Au bras l'une de l'autre, elles se dirigèrent lentement vers la terrasse choisie. Marianne s'étonnait de constater que la Sultane était aussi grande qu'elle-même et que sa silhouette mince était sans défaut. Pour qu'il en fût ainsi à son âge, il fallait que la blonde créole ne se contentât pas, en effet, de l'existence cloîtrée, presque inerte, qui était celle des femmes de harem. Pour garder ce corps souple de jeune fille, il fallait qu'elle s'adonnât aux « sports » si chers aux Anglais. Mais Nakhshidil, de son côté, s'intéressait surtout à sa compagne et, tout en marchant, elle lui demanda d'un ton faussement négligent :
— Avez-vous souvent de ces malaises ? Votre mine est cependant au-delà de tout éloge ?
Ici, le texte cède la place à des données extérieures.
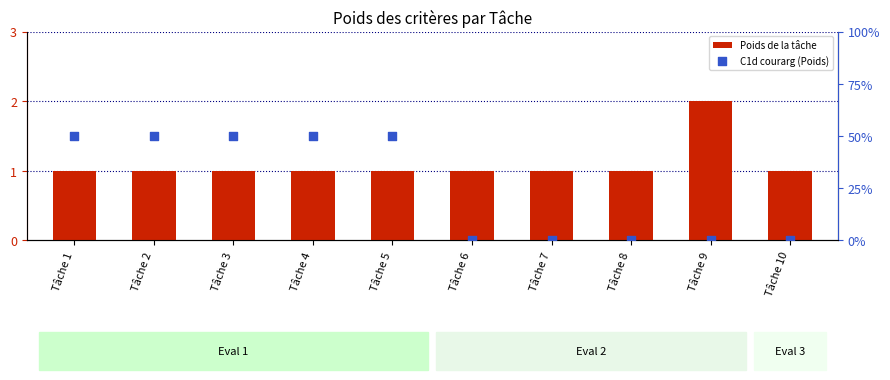

What is the total value across all series at Tâche 9?

2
— Non, Votre Majesté... pas très souvent. Je crois que celui de ce soir incombe tout entier au cuisinier de notre ambassade. Ses productions sont assez lourdes...
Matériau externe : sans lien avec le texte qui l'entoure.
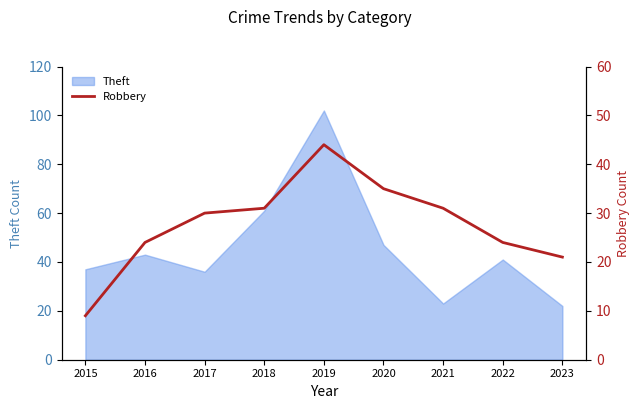

The Theft series shows 22 at 2023. True or false?

True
— Et ce que je vous ai offert n'était pas trop léger ! C'est étrange cependant, car votre malaise m'a rappelé de façon frappante ceux dont je souffrais lorsque j'attendais mon fils : je buvais des pleins pots de café et je ne tolérais ni helva, ni baklava... sans parler, bien sûr, de la ghulretcheli, la confiture de roses dont, à mon avis, seul le nom et la couleur sont poétiques et qui me fait horreur.
Marianne sentit ses joues s'empourprer et bénit la nuit qui dissimulait cette rougeur intempestive, mais elle ne fut pas maîtresse d'une crispation de son bras qui renseigna tout à fait sa compagne. Celle-ci comprit qu'elle avait non seulement touché juste, mais touché aussi un point singulièrement sensible chez sa visiteuse.
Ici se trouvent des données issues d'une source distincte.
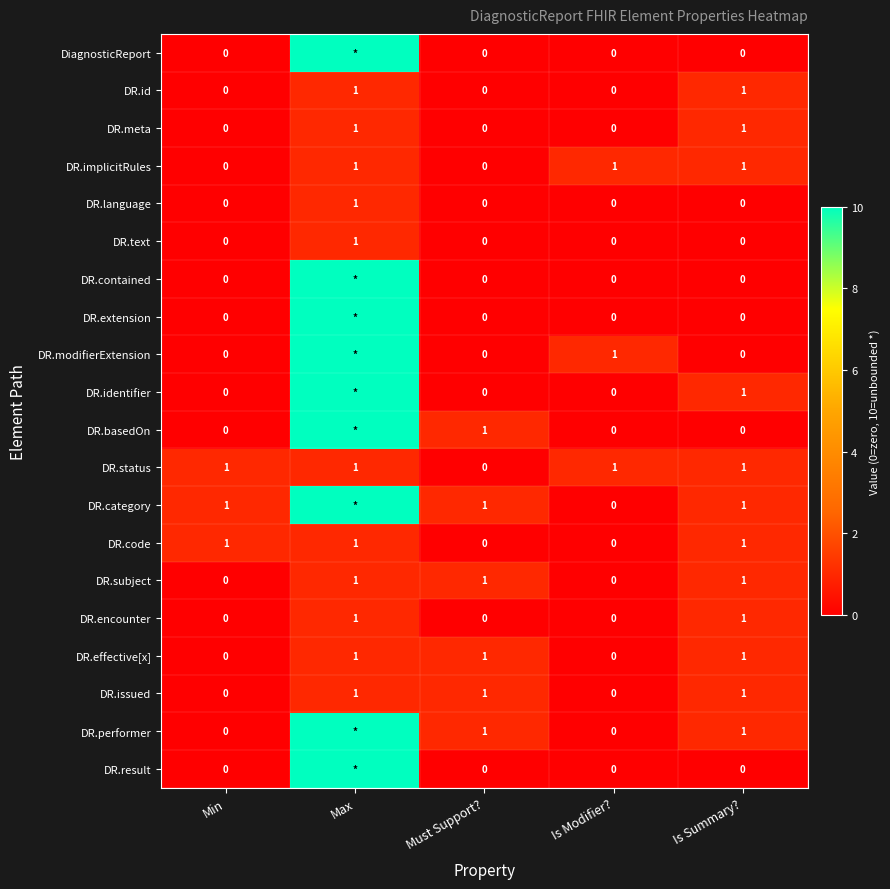

Is it true that DR.issued equals 1 at Is Summary??

True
Comme toutes deux atteignaient la petite terrasse de marbre blanc, elle désigna un banc circulaire copieusement garni de coussins attestant les visites fréquentes qu'on lui faisait.
— Asseyons-nous un peu ! fit-elle. Nous serons ici beaucoup plus tranquilles pour parler que dans mon appartement, car personne ne nous entendra. Dans le palais, chaque tenture, chaque porte cache au moins une oreille attentive. Rien de semblable à craindre ici.
Voyez : cet endroit forme balcon au-dessus des chemins de ronde et des jardins inférieurs. Mais n'aurez-vous pas froid ? s'inquiéta-t-elle en désignant les épaules nues de Marianne.
— Pas du tout, Majesté, je me sens tout à fait bien maintenant.